Viele Medien europaweit haben sich dem Thema angenommen, auch die BBC, wo ein verdeckter Ermittler solchen Fällen nachging. Entführt werden nicht mehr nur Welpen, sondern auch ausgewachsene Tiere gezielt für die Zucht. Mit Hormonbehandlung werden die Hündinnen zu drei bis vier Würfen pro Jahr gebracht, als Gebärmaschinen missbraucht. Es gibt bereits den Begriff „Dognapper“. Die Rechnung ist erschreckend einfach. Züchtet man mit einem gestohlenen Tier, kann man die Welpen teuer weiterverkaufen und das mehrmals im Jahr!
Fragt man aktuelle Zahlen bei der Bayerischen Polizei an, kann die einem nicht helfen. Hunde oder auch Katzen werden in der Diebstahlstatistik nicht extra aufgeführt. Ein Tier ist rechtlich eine Sache und verschwindet irgendwo unter all den anderen Diebstählen. Hinzu kommt, dass die Aufklärungsquote minimal ist. Die Strafen für Hunde-Diebstähle sind milde. Wenn es überhaupt zu einer Verurteilung kommt, bleibt es bei einer Geldstrafe. „Wir brauchen endlich eine gesetzliche Verifizierungspflicht für alle TierverkäuferInnen sowie eine Rückverfolgbarkeit der Tiere“, sagt Birgitt Thiesmann, die seit Jahren gegen den Welpenhandel kämpft. Einen gestohlenen Hund – und noch schwerer eine Katze – wiederzufinden, ist extrem schwer. Man sucht Hehlerware, dessen sollte man sich bewusst sein! Und jeder Hundehalter sollte zudem wissen, dass es nur eine kurze Unaufmerksamkeit braucht, um einen Hund zu stehlen.

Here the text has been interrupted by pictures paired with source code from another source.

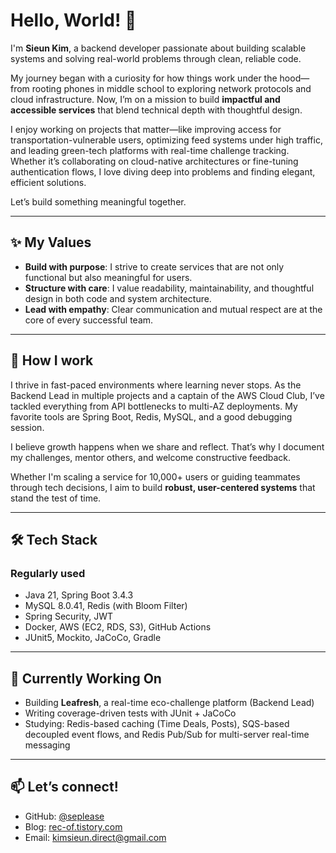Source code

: # Hello, World! 👋

I'm **Sieun Kim**, a backend developer passionate about building scalable systems and solving real-world problems through clean, reliable code.

My journey began with a curiosity for how things work under the hood—from rooting phones in middle school to exploring network protocols and cloud infrastructure. Now, I’m on a mission to build **impactful and accessible services** that blend technical depth with thoughtful design.

I enjoy working on projects that matter—like improving access for transportation-vulnerable users, optimizing feed systems under high traffic, and leading green-tech platforms with real-time challenge tracking. Whether it’s collaborating on cloud-native architectures or fine-tuning authentication flows, I love diving deep into problems and finding elegant, efficient solutions.

Let’s build something meaningful together.

---

## ✨ My Values

- **Build with purpose**: I strive to create services that are not only functional but also meaningful for users.
- **Structure with care**: I value readability, maintainability, and thoughtful design in both code and system architecture.
- **Lead with empathy**: Clear communication and mutual respect are at the core of every successful team.

---

## 💼 How I work

I thrive in fast-paced environments where learning never stops. As the Backend Lead in multiple projects and a captain of the AWS Cloud Club, I’ve tackled everything from API bottlenecks to multi-AZ deployments. My favorite tools are Spring Boot, Redis, MySQL, and a good debugging session.

I believe growth happens when we share and reflect. That’s why I document my challenges, mentor others, and welcome constructive feedback.

Whether I'm scaling a service for 10,000+ users or guiding teammates through tech decisions, I aim to build **robust, user-centered systems** that stand the test of time.

---

## 🛠️ Tech Stack

### Regularly used

- Java 21, Spring Boot 3.4.3
- MySQL 8.0.41, Redis (with Bloom Filter)
- Spring Security, JWT
- Docker, AWS (EC2, RDS, S3), GitHub Actions
- JUnit5, Mockito, JaCoCo, Gradle

---

## 🌱 Currently Working On

- Building **Leafresh**, a real-time eco-challenge platform (Backend Lead)
- Writing coverage-driven tests with JUnit + JaCoCo
- Studying: Redis-based caching (Time Deals, Posts), SQS-based decoupled event flows, and Redis Pub/Sub for multi-server real-time messaging

---

## 📫 Let’s connect!

- GitHub: [@seplease](https://github.com/seplease)
- Blog: [rec-of.tistory.com](https://rec-of.tistory.com/)
- Email: [kimsieun.direct@gmail.com](mailto:kimsieun.direct@gmail.com)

Vor einem Geschäft sitzend, aber auch ganz leicht im eigenen Garten. Der Hund wird an den Zaun gelockt – schwups ist er auch schon weg. Hunde verschwinden auch aus Autos, in denen sie auf Herrchen und Frauchen warten. Im Fall des US-Popstars Lady Gaga wurde der Hundesitter sogar mit Waffengewalt gezwungen, die Hunde herauszugeben, und dabei angeschossen. Bisher ist der Rest Spekulation: Eine Frau brachte die beiden Französischen Bulldoggen zwei Tage später zur Polizeistation. Sie wäre nicht die Diebin gewesen. Womöglich war den Tätern gar nicht klar, dass das die Hunde einem Weltstar gehörten – und ihnen wurde die Ware zu heiß.
Aber egal ob Promi oder eine ganz normale Familie wie die von Nina: Das Leid ist groß. Darum hilft es nur, alle Vorsichtsmaßnahmen zu treffen und keine Tiere im Internet zu kaufen!